There are other techniques to use another person's airtime instead of yours. You might "beep" someone – repeatedly, if necessary – by calling and hanging up after one ring. Or you can send a "please call" message, which is free because it's attached to a text advertisement.  Or, better yet, you can SMS a free message asking someone to transfer money to your account – the best antidote to the "please recharge" message that plagues those who have burned through their units.

"Usually I'll send that to my girlfriends," says a Namibian who gives his name only as Enrico because he doesn't want his girlfriends to realize the word is plural. "They always send me minutes."

 It's not too surprising, then, that the all-valuable "unit" has its place in pop culture – the Congolese group Zaiko Langa Langa, for instance, sings, "Ba unités nionso ya bolingo esili pasi na ngai veuiller recharger moncompteur d'amour."

  "All of love's units are used up. Please recharge my love account."

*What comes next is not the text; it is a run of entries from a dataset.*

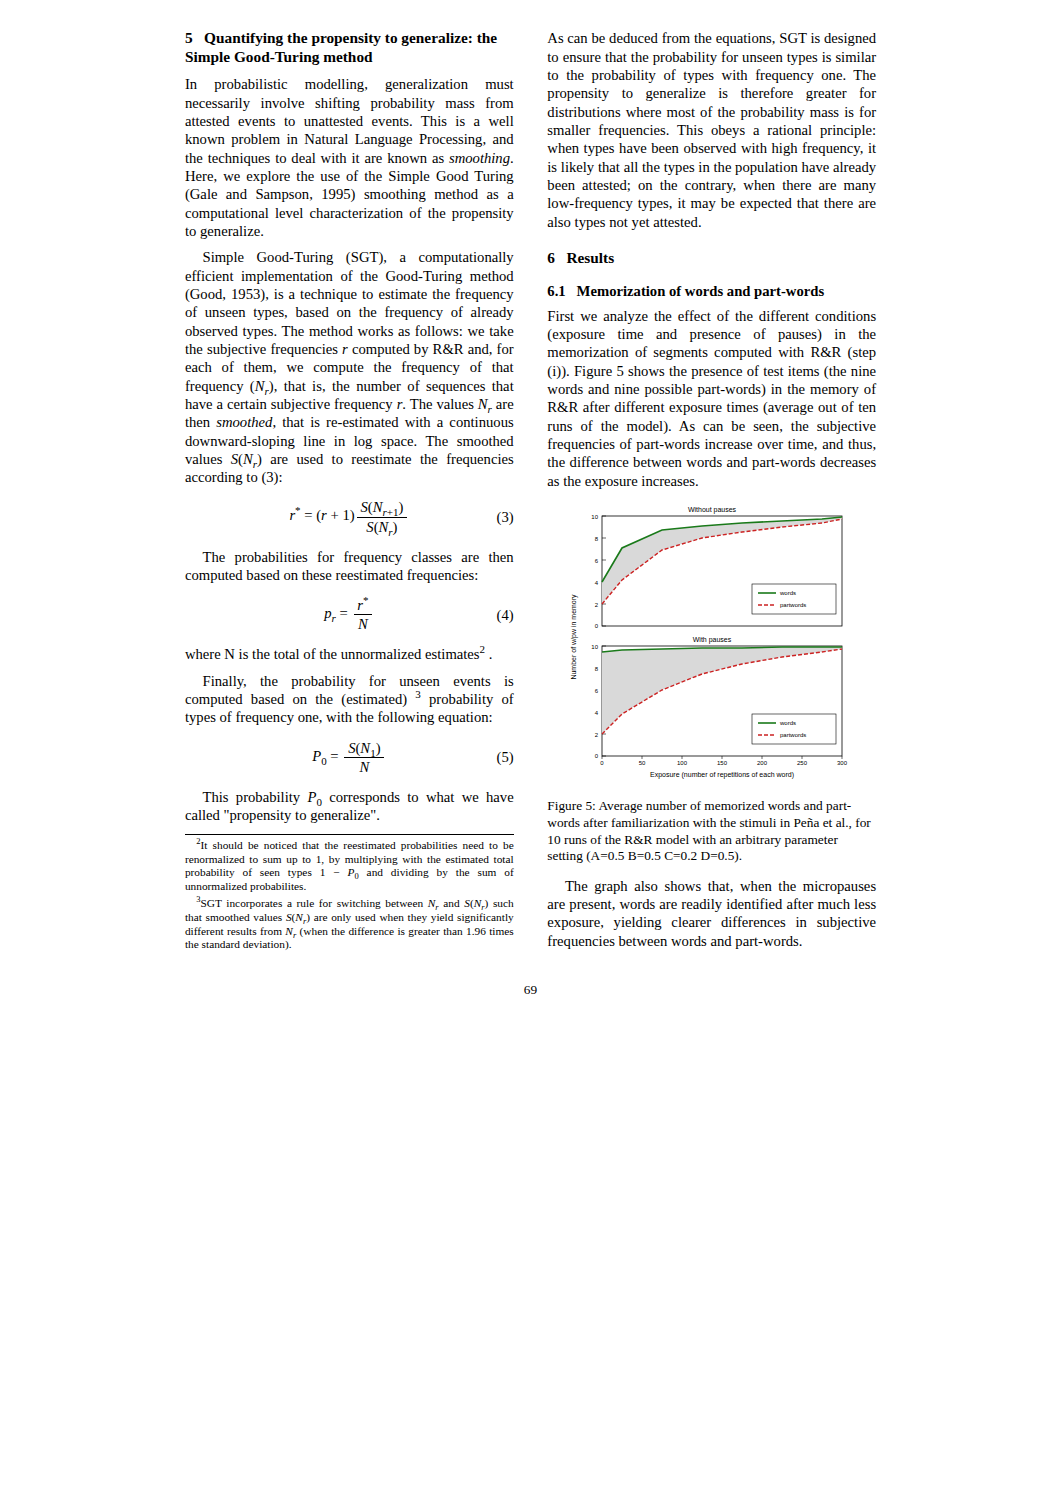5 Quantifying the propensity to generalize: the Simple Good-Turing method
In probabilistic modelling, generalization must necessarily involve shifting probability mass from attested events to unattested events. This is a well known problem in Natural Language Processing, and the techniques to deal with it are known as smoothing. Here, we explore the use of the Simple Good Turing (Gale and Sampson, 1995) smoothing method as a computational level characterization of the propensity to generalize.
Simple Good-Turing (SGT), a computationally efficient implementation of the Good-Turing method (Good, 1953), is a technique to estimate the frequency of unseen types, based on the frequency of already observed types. The method works as follows: we take the subjective frequencies r computed by R&R and, for each of them, we compute the frequency of that frequency (Nr), that is, the number of sequences that have a certain subjective frequency r. The values Nr are then smoothed, that is re-estimated with a continuous downward-sloping line in log space. The smoothed values S(Nr) are used to reestimate the frequencies according to (3):
r* = (r + 1)S(Nr+1) S(Nr) (3)
The probabilities for frequency classes are then computed based on these reestimated frequencies:
pr = r*N (4)
where N is the total of the unnormalized estimates2 .
Finally, the probability for unseen events is computed based on the (estimated) 3 probability of types of frequency one, with the following equation:
P0 = S(N1) N (5)
This probability P0 corresponds to what we have called "propensity to generalize".
2It should be noticed that the reestimated probabilities need to be renormalized to sum up to 1, by multiplying with the estimated total probability of seen types 1 − P0 and dividing by the sum of unnormalized probabilites.
3SGT incorporates a rule for switching between Nr and S(Nr) such that smoothed values S(Nr) are only used when they yield significantly different results from Nr (when the difference is greater than 1.96 times the standard deviation).
As can be deduced from the equations, SGT is designed to ensure that the probability for unseen types is similar to the probability of types with frequency one. The propensity to generalize is therefore greater for distributions where most of the probability mass is for smaller frequencies. This obeys a rational principle: when types have been observed with high frequency, it is likely that all the types in the population have already been attested; on the contrary, when there are many low-frequency types, it may be expected that there are also types not yet attested.
6 Results
6.1 Memorization of words and part-words
First we analyze the effect of the different conditions (exposure time and presence of pauses) in the memorization of segments computed with R&R (step (i)). Figure 5 shows the presence of test items (the nine words and nine possible part-words) in the memory of R&R after different exposure times (average out of ten runs of the model). As can be seen, the subjective frequencies of part-words increase over time, and thus, the difference between words and part-words decreases as the exposure increases.
Without pauses 10 8 6 4 2 0 words partwords With pauses 10 8 6 4 2 0 words partwords 0 50 100 150 200 250 300 Exposure (number of repetitions of each word) Number of w/pw in memory
Figure 5: Average number of memorized words and part-words after familiarization with the stimuli in Peña et al., for 10 runs of the R&R model with an arbitrary parameter setting (A=0.5 B=0.5 C=0.2 D=0.5).
The graph also shows that, when the micropauses are present, words are readily identified after much less exposure, yielding clearer differences in subjective frequencies between words and part-words.
69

In this part of the world, people often try to fix their cellphones when technological disaster strikes rather than buying new ones, which range from $30 to $2,000.  (In a region where most people live on less than $2 a day, even the least expensive phone is an investment.)

 This has sparked a new sort of business in both rural areas and city townships: the independent cellphone repair shop. Mr. Nendongo's shop in Opuwo, for instance, is one of five owned by a local businessman. And his company is only one of many. "We have too much competition these days," he sighs.

 The day before, Nendongo fixed a customer's cellphone that had partly melted in the brutal Namibian heat.  (He attached the phone battery to a car battery and jump-started it, he says.) But he says that this week has mostly been quiet – he is waiting for a new stock of cell accessories, which sell well at the end of the month.

 Usually housed in some form of shipping container or shack, establishments like the Okau Cell Part & Repair Shop are often manned by a mobile phone company employee in off hours, or sometimes by a cellphone mechanic who has gone independent.

 "The guys in Katatura are less expensive than the cellphone shops," says Matthews, who recently dropped off her phone and its broken screen at one such establishment. "But there you must be very slick."

 She explains that sometimes the local shop owners will take parts from a client's phone and replace them with older items.

 Enrico agrees with Matthews's assessment of the independent repair shops. But he says his problem these days isn't that his phone is broken, but that it is lost – along with the information for 150 or so contacts he had programmed into it.  He shakes his head at the thought.

 "Eish," he says. "All my numbers. Now, I'm writing everything down in a book."